Фальк решила переменить тактику.
— Мы не так много говорили о других членах твоей семьи. Можем мы теперь пообщаться о них? — предложила она, пытаясь пробить брешь в той стене молчания, которой окружила себя Ковальская.
Ее собеседница пожала плечами:
— Ну да, можем.
— Твой отец умер, когда ты была еще ребенком, а вот с матерью у тебя были близкие отношения?
— Да, мама была моим лучшим другом.
Улыбка осветила лицо Лайлы, от чего она сразу стала выглядеть на несколько лет моложе.
— А твоя старшая сестра? — продолжила расспросы писательница.
Некоторое время заключенная сидела молча.
— Она давно уже живет в Испании, — ответила она наконец. — У нас никогда не было особенно тесных взаимоотношений, и она полностью отошла от меня, когда… когда все это случилось.
— У нее есть семья?
— Да, она замужем за испанцем, у нее сын и дочь.
— Твоя мать, как известно, вызвалась забрать к себе Петера. Почему Петера, а не Луизу?
Лайла рассмеялась жестким смехом:
— Мама ни за что не смогла бы взять к себе Девочку! А вот с Петером все было по-другому. Он и моя мать очень любили друг друга.
— Девочку? — Эрика с удивлением уставилась на Ковальскую.
— Да, мы ее так называли, — тихо ответила та. — Вернее, начал так ее называть Владек, а потом это имя пристало к ней.
«Бедный ребенок!» — подумала Фальк. Она изо всех сил пыталась сдержать свой гнев и сосредоточиться на вопросах, которые должна была задать.
— Так почему Девочка, или Луиза, не могла жить у твоей матери? — уточнила писательница.

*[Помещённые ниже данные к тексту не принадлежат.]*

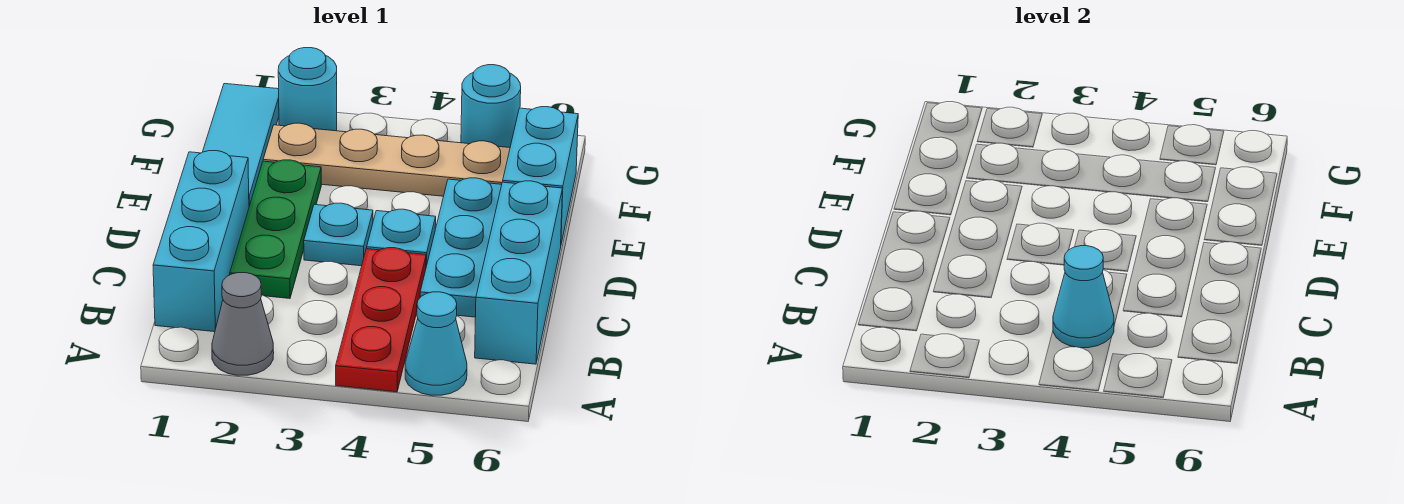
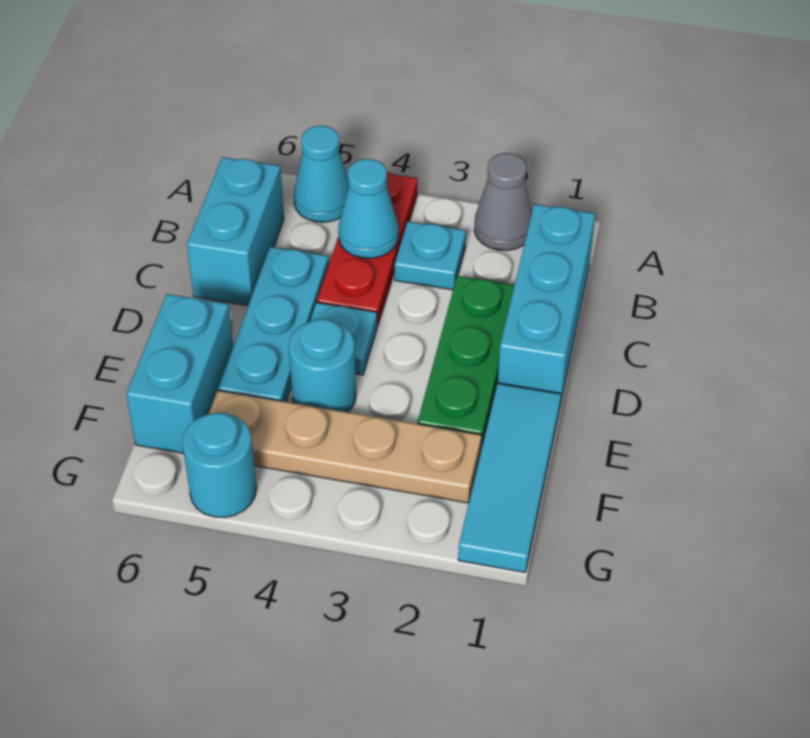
cyan brick B6:D6 level 1 -> cyan brick B6:C6 level 1
cyan plate D3 level 1 -> cyan plate B3 level 1
cyan round brick G2 level 1 -> cyan round brick E4 level 1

Лайла посмотрела на нее с упрямством во взгляде:
— Просто она была ребенком, требующим особого внимания. Это все, что я могу сказать по этому вопросу.
Эрика поняла, что дальше не продвинется, и сменила тему:
— Как ты думаешь, что произошло с Петером, когда твоя мать… умерла?
Волна скорби накрыла лицо Ковальской:
— Не знаю. Он просто исчез. Я думаю… — Она сглотнула — казалось, ей трудно было подбирать слова. — Думаю, он просто не выдержал. Он никогда не обладал особо сильным духом, всегда был чувствительным мальчиком.
— То есть ты считаешь, что он мог наложить на себя руки? — Фальк постаралась сформулировать этот вопрос как можно более аккуратно.
Поначалу Лайла никак не отреагировала на ее слова, но потом медленно кивнула, не поднимая глаз.
— Но его так и не нашли? — спросила Эрика.